## begin
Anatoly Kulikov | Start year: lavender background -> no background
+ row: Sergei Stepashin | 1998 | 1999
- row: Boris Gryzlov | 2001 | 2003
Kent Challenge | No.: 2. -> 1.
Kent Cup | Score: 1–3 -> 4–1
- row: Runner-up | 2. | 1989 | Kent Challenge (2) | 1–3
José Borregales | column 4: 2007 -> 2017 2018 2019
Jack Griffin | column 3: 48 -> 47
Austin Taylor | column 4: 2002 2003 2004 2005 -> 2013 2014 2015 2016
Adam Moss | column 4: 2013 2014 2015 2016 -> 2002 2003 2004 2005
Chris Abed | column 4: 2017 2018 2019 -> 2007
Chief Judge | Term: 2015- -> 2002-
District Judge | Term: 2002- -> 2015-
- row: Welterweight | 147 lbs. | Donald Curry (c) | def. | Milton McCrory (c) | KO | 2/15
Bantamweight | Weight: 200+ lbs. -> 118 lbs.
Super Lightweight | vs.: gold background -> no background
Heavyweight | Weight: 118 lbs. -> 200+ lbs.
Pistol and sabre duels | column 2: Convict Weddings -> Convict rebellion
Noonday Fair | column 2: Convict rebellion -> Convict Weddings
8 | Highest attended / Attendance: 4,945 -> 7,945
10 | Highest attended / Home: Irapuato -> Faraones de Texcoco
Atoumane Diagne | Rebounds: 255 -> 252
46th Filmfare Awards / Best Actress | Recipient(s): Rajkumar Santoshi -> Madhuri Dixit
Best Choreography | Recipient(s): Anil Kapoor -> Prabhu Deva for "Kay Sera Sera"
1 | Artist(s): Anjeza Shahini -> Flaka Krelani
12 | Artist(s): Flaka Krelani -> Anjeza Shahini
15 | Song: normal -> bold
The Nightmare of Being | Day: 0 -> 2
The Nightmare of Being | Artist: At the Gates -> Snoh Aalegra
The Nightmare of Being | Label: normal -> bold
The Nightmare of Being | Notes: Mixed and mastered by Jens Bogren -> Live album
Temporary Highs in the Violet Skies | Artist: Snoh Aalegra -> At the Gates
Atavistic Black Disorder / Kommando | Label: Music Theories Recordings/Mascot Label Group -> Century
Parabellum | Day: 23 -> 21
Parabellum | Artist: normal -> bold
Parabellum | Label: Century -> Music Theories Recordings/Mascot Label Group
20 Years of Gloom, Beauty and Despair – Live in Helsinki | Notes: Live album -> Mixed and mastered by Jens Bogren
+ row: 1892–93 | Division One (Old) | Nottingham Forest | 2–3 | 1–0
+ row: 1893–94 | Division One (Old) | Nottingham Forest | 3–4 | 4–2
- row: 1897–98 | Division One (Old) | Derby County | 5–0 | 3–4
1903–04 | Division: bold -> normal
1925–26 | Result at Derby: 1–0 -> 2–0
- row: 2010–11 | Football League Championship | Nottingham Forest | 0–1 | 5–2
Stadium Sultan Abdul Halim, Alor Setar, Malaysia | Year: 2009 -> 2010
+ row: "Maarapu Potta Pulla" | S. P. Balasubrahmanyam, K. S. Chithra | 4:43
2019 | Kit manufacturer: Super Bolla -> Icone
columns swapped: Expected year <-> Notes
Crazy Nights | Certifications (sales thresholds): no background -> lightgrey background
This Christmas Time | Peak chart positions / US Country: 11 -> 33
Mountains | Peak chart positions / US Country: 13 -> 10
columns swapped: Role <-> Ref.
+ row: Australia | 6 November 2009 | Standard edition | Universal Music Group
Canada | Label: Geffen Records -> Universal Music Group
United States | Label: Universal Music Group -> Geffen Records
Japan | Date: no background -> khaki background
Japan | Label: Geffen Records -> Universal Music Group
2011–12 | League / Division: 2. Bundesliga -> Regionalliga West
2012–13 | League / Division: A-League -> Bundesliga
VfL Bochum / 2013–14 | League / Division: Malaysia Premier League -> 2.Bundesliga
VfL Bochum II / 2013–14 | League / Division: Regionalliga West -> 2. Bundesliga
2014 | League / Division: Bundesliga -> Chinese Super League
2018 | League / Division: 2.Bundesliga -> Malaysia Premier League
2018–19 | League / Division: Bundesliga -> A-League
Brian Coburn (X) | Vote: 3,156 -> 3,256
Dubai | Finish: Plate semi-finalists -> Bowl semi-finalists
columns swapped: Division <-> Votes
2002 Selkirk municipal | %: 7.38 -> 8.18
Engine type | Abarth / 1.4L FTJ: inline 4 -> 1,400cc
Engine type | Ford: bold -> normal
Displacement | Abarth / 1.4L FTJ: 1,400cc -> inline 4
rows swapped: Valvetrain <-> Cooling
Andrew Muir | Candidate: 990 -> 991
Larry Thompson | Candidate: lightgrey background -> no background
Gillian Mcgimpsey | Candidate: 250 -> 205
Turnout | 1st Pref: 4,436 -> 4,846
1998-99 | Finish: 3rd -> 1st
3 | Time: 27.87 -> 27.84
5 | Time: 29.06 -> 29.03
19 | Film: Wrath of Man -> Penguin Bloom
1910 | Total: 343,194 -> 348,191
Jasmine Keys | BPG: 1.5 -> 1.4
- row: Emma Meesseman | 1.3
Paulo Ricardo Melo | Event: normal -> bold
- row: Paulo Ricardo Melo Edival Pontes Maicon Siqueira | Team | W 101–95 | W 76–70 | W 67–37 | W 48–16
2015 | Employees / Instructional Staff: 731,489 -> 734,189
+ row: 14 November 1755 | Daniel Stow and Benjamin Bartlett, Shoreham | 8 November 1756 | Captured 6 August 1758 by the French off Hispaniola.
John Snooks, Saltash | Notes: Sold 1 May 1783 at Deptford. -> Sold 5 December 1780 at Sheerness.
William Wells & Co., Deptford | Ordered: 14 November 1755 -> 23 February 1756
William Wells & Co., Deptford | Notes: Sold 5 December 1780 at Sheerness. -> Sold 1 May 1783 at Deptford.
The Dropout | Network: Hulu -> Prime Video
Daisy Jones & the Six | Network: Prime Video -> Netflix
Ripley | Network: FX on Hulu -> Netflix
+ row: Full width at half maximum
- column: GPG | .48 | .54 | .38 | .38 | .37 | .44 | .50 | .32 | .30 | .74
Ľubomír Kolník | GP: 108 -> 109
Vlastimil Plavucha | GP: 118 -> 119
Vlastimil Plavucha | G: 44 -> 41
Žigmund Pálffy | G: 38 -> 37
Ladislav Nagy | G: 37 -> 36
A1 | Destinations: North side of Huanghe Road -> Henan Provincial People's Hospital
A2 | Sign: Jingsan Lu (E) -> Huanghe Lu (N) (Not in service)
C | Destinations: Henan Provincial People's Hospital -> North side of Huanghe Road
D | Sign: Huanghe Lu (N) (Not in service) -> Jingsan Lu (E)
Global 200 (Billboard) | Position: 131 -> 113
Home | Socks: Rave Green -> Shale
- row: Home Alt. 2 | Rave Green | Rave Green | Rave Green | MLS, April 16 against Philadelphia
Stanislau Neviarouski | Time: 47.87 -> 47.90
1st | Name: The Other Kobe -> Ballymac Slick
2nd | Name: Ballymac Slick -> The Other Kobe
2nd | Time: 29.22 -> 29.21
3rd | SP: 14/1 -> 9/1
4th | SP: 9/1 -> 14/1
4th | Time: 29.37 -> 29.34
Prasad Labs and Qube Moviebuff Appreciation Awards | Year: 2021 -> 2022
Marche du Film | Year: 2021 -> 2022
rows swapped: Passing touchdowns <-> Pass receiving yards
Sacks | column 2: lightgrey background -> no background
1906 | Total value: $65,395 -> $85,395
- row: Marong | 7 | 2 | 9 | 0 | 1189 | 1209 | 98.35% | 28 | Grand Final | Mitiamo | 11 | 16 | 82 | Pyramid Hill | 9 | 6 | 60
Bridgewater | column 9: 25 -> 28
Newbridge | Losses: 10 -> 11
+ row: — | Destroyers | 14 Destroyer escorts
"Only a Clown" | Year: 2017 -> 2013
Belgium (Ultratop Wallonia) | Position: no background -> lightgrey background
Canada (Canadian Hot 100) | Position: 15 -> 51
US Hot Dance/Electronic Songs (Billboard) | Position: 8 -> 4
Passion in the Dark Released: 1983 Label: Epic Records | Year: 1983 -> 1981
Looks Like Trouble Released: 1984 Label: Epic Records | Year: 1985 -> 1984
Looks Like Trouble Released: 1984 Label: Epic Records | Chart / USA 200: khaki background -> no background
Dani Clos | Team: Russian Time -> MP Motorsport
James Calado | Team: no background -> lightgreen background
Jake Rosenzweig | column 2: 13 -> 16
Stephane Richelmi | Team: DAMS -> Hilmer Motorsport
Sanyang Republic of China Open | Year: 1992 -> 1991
## end
▶ [Set problem] Copy out the material word for word, starting at its first line and continuing through the line that contains "Heavyweight | Weight: 118 lbs. -> 200+ lbs.", including both of those lines.

▶ [Correct answer]
Anatoly Kulikov | Start year: lavender background -> no background
+ row: Sergei Stepashin | 1998 | 1999
- row: Boris Gryzlov | 2001 | 2003
Kent Challenge | No.: 2. -> 1.
Kent Cup | Score: 1–3 -> 4–1
- row: Runner-up | 2. | 1989 | Kent Challenge (2) | 1–3
José Borregales | column 4: 2007 -> 2017 2018 2019
Jack Griffin | column 3: 48 -> 47
Austin Taylor | column 4: 2002 2003 2004 2005 -> 2013 2014 2015 2016
Adam Moss | column 4: 2013 2014 2015 2016 -> 2002 2003 2004 2005
Chris Abed | column 4: 2017 2018 2019 -> 2007
Chief Judge | Term: 2015- -> 2002-
District Judge | Term: 2002- -> 2015-
- row: Welterweight | 147 lbs. | Donald Curry (c) | def. | Milton McCrory (c) | KO | 2/15
Bantamweight | Weight: 200+ lbs. -> 118 lbs.
Super Lightweight | vs.: gold background -> no background
Heavyweight | Weight: 118 lbs. -> 200+ lbs.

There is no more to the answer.